3. Cincinnati Reds. It is sad that a fine baseball town like Cincinnati must be subjected to this team, 68-94 last year and potentially worse this time around. The lineup is a monument to second-tier journeymen, like Zack Cozart and Anthony Duvall. Jay Bruce hits some home runs, but that is about the extent of his production. Joey Votto, easily their best-known player, seems eager to test, year after year, the question “what if a guy walked 200 times in a season” when they need him to put the ball in the seats or at least in the gaps. Brandon Phillips is done, Billy Hamilton can steal second but can rarely get to first — and the pitching is worse than the hitting. Raisel Iglesias is the great young hope. With Todd Frazier gone, this team is likely to be even worse, like 64-98 worse.

2. Atlanta Braves. Now we get to the desperate race to the bottom, one that reminds us a bit of this season’s Los Angeles Lakers versus the Philadelphia 76ers. Remember when the Braves ran off 14 winning season in 15 years, through 2005? Neither do Braves fans. This is a team that cleared out everyone who could play except Freddie Freeman, who must wonder whom he offended during a 67-95 season last year. How do the Braves suck? Let me count the ways. They have at least four regulars who ought to be out of baseball in the next year or two — A.J. Pierzynski, Nick Markakis, Erick Aybar and Hector Olivera, all of them on the wrong side of 30. Julio Teheran is their ace, but the rest of the rotation is a sort of an ad hoc committee of Triple-A dreck, as is their closer situation. This is a bad team that can’t even get right the concept of “if we are going to lose, let’s lose with young guys who might get better”. Let’s put them down for 64-98. Look for a “free Freddie Freeman” campaign to be under way by May.

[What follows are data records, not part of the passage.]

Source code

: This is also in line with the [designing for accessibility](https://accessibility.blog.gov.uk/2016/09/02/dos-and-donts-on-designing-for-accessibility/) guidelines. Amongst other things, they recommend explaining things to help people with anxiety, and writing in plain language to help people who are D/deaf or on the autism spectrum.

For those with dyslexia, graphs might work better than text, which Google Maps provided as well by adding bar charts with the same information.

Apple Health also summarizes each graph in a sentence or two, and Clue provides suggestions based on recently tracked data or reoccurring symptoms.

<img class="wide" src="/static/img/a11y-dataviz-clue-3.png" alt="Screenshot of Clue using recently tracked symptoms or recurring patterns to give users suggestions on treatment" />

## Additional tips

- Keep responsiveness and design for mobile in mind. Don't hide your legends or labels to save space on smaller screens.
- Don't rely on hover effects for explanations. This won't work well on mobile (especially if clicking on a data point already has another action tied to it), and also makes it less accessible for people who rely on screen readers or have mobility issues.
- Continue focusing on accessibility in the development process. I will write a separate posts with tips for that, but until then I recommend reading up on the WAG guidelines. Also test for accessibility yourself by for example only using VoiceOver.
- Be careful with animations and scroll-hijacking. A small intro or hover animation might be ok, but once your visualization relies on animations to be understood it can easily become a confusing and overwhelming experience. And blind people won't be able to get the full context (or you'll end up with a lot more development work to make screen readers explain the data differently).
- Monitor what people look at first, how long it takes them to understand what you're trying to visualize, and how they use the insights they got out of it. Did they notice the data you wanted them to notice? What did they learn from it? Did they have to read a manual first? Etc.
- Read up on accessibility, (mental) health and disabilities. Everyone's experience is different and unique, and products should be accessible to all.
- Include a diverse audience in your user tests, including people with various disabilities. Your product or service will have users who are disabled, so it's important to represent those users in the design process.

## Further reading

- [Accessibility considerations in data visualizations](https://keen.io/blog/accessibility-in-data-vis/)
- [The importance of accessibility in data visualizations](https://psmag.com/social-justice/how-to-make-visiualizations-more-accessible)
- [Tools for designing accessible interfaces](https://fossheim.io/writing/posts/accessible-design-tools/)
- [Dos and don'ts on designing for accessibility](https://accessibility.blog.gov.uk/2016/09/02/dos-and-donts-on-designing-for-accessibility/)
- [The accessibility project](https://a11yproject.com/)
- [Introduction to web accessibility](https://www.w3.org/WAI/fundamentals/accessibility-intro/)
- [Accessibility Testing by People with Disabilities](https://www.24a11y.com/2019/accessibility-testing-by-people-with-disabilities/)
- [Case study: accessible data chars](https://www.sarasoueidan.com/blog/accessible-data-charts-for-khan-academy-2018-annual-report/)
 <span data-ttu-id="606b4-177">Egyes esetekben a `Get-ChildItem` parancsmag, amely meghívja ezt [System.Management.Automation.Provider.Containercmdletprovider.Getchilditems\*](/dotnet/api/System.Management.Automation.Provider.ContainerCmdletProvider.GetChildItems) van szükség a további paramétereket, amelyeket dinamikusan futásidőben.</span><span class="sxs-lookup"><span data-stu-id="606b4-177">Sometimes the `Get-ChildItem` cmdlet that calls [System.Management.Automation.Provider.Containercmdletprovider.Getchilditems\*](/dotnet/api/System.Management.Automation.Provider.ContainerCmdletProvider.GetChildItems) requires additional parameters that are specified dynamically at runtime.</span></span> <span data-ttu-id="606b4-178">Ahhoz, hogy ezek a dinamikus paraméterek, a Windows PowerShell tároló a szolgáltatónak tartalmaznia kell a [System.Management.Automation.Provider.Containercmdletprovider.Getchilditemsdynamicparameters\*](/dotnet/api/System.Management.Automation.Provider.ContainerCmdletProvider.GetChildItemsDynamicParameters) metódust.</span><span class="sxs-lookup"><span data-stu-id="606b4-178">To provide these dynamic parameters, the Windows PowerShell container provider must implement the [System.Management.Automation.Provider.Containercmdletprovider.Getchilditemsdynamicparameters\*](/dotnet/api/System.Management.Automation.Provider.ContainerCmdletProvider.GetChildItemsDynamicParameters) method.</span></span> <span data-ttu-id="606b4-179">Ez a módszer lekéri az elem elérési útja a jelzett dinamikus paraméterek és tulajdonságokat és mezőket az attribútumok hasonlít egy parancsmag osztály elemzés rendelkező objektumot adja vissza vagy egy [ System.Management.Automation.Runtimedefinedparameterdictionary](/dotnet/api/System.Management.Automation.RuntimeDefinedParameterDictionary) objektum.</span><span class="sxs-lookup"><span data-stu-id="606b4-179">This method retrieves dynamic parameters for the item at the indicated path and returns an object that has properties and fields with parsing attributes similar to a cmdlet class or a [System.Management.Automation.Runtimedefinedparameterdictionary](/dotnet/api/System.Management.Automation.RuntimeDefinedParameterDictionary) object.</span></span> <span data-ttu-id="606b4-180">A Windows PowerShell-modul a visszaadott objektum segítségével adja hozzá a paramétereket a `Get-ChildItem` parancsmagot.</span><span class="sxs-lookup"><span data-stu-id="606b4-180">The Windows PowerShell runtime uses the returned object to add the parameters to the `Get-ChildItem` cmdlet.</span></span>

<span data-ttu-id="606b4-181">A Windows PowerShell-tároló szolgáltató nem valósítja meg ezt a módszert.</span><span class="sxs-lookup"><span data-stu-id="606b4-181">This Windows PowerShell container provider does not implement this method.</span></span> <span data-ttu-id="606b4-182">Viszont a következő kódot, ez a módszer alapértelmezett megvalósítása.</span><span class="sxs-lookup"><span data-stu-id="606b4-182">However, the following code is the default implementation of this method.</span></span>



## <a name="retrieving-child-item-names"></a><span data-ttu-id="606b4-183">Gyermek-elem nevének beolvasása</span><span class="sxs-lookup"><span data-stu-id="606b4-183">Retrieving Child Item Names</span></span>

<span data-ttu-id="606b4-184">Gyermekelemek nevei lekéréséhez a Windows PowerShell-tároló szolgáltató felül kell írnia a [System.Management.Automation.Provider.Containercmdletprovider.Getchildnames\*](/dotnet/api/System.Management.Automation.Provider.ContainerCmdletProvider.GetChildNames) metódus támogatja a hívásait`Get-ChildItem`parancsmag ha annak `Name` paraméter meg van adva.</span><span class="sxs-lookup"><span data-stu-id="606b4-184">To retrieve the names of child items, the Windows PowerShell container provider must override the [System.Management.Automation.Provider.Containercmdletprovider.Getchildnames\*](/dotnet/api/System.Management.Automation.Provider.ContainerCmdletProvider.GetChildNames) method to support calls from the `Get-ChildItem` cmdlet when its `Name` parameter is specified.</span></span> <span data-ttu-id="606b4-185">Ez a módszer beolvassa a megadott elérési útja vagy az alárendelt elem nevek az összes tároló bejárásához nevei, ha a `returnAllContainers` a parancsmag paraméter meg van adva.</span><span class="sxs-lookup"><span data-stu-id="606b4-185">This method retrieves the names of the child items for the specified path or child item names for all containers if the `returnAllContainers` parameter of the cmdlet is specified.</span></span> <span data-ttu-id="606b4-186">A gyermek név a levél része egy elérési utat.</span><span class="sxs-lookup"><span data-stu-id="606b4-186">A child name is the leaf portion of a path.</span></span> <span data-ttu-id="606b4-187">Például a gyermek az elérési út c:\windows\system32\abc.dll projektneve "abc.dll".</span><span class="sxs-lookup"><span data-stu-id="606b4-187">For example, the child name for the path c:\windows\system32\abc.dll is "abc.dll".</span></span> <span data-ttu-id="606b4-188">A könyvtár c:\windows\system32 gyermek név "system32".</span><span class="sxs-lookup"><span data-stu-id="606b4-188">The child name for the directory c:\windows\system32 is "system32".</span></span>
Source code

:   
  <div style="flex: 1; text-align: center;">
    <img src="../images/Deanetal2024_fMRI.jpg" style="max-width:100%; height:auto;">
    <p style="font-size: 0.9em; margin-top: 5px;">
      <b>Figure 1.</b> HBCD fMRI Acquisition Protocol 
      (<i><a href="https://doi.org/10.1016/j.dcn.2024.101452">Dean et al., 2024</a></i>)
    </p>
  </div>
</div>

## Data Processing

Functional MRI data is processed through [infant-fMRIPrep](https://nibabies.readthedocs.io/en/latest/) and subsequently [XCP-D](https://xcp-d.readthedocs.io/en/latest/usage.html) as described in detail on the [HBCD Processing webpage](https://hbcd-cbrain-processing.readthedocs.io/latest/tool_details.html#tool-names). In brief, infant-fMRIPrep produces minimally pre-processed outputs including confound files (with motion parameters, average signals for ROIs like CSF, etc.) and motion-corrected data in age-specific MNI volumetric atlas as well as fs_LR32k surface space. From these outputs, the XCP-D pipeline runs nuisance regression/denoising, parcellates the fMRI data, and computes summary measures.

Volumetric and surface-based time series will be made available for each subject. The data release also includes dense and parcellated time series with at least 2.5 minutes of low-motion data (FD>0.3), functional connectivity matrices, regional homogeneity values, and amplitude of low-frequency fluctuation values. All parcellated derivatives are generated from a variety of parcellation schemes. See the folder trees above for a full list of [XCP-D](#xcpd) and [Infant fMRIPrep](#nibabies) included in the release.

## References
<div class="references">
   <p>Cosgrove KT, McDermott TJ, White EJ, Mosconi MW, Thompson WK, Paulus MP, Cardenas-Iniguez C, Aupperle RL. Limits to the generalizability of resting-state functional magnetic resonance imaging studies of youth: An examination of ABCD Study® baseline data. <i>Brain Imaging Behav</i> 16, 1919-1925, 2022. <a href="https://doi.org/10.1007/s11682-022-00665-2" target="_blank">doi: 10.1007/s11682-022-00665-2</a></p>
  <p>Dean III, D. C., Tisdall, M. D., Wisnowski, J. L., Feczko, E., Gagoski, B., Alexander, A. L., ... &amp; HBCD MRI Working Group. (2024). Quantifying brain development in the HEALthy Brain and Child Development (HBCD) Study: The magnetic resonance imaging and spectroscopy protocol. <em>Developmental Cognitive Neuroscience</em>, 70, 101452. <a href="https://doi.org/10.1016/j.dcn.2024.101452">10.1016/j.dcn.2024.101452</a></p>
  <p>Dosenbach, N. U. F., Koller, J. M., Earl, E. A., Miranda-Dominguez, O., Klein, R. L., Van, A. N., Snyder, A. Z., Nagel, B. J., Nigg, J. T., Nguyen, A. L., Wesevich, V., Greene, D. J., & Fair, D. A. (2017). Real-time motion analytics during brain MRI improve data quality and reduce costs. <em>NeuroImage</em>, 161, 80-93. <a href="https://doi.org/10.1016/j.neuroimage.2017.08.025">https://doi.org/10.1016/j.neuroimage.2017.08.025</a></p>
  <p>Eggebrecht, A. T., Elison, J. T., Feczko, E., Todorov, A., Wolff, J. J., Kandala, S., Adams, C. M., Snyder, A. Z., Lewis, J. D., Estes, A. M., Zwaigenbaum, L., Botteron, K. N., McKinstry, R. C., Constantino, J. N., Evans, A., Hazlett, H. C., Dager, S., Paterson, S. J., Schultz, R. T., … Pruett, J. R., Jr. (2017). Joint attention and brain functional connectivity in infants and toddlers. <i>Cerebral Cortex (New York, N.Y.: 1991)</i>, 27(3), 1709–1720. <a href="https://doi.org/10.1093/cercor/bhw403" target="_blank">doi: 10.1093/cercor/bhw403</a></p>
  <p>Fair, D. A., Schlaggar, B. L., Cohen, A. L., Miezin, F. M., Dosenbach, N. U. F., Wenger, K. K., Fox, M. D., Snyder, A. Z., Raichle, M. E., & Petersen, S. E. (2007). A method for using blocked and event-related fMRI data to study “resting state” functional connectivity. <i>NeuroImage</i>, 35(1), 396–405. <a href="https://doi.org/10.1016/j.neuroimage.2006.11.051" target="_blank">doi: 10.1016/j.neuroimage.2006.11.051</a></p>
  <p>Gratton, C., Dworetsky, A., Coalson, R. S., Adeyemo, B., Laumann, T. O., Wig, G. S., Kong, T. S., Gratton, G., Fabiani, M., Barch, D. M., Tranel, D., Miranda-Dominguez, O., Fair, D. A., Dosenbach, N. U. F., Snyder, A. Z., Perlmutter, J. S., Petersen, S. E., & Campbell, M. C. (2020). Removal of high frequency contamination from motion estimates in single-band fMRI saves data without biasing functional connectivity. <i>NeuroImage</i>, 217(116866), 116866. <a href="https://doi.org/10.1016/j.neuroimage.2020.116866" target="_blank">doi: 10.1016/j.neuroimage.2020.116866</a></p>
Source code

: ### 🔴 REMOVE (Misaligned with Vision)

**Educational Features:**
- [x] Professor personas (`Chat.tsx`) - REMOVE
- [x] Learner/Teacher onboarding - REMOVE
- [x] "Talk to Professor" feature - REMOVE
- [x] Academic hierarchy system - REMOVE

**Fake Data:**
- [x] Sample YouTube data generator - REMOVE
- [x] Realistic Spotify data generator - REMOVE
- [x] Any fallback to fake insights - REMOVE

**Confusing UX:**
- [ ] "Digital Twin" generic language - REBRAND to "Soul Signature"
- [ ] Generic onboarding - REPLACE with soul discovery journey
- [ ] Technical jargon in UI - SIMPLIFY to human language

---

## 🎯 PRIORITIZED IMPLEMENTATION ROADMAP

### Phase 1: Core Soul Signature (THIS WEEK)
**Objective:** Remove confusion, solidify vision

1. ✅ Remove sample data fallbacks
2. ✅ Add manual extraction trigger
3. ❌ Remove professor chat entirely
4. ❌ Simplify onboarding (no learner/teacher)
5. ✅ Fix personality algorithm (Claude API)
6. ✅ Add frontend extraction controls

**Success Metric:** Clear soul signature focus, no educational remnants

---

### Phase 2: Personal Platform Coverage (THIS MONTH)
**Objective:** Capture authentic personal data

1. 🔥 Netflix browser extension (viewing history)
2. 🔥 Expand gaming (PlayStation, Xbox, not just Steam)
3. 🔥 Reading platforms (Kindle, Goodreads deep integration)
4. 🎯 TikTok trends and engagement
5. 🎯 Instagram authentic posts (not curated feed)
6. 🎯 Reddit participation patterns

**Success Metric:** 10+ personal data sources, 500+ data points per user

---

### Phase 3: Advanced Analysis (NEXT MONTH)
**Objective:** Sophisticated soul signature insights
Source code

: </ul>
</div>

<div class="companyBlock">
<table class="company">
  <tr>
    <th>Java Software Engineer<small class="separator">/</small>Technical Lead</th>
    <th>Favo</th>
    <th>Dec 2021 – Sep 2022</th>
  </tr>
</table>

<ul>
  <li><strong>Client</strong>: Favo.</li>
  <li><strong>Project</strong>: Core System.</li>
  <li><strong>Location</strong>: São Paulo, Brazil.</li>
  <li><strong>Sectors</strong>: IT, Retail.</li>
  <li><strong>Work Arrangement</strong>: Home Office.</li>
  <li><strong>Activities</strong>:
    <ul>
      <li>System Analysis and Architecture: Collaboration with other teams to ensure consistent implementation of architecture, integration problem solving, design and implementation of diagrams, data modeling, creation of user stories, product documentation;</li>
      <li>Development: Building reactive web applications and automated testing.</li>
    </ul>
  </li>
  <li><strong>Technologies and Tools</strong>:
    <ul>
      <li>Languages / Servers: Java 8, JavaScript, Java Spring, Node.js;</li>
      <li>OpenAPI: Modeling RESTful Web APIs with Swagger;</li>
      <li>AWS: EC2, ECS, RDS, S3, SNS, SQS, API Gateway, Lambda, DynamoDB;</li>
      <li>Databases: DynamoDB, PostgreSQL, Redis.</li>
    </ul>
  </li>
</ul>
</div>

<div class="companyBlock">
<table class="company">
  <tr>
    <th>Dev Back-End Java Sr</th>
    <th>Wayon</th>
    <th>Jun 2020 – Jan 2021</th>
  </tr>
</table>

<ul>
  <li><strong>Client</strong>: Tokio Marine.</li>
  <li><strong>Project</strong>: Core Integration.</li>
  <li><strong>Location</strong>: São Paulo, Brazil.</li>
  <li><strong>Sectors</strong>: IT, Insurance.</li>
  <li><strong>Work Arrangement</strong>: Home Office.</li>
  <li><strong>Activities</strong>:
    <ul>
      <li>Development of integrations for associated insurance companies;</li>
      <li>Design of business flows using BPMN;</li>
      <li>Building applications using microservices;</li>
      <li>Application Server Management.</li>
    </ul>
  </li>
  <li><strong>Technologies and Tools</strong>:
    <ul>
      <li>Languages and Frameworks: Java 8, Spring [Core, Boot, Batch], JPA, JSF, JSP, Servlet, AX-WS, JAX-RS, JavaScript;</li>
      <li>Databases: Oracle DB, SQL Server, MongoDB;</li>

1. Philadelphia Phillies. For much of their history, they were a bad team (they own the record for most defeats, all-time, at 10,650), and after winning 102 games as recently as 2011, they have gone to pieces. They had to win the final game of the 2015 season to avoid 100 defeats, at 63-99. This is a team of sub-replacement-level players, a function of the franchise sticking far too long with the core of their heyday, guys like Jimmy Rollins, Chase Utley, Shane Victorino, Ryan Howard and  Carlos Ruiz (the latter two still remain), who were allowed to progress well into their 30s in red pinstripes. Reinforcements from below seem nowhere near ready, and their best player is Maikel Franco, who would be Just Another Guy on 25 MLB teams. You don’t want any of their pitchers, and the Phillies probably don’t either. They are awful, and figure to remain that way for a couple of years, at best. Let’s peg them for triple-digit defeats this time, at 60-102.

But they will get the first pick, again, in the 2016 free-agent draft.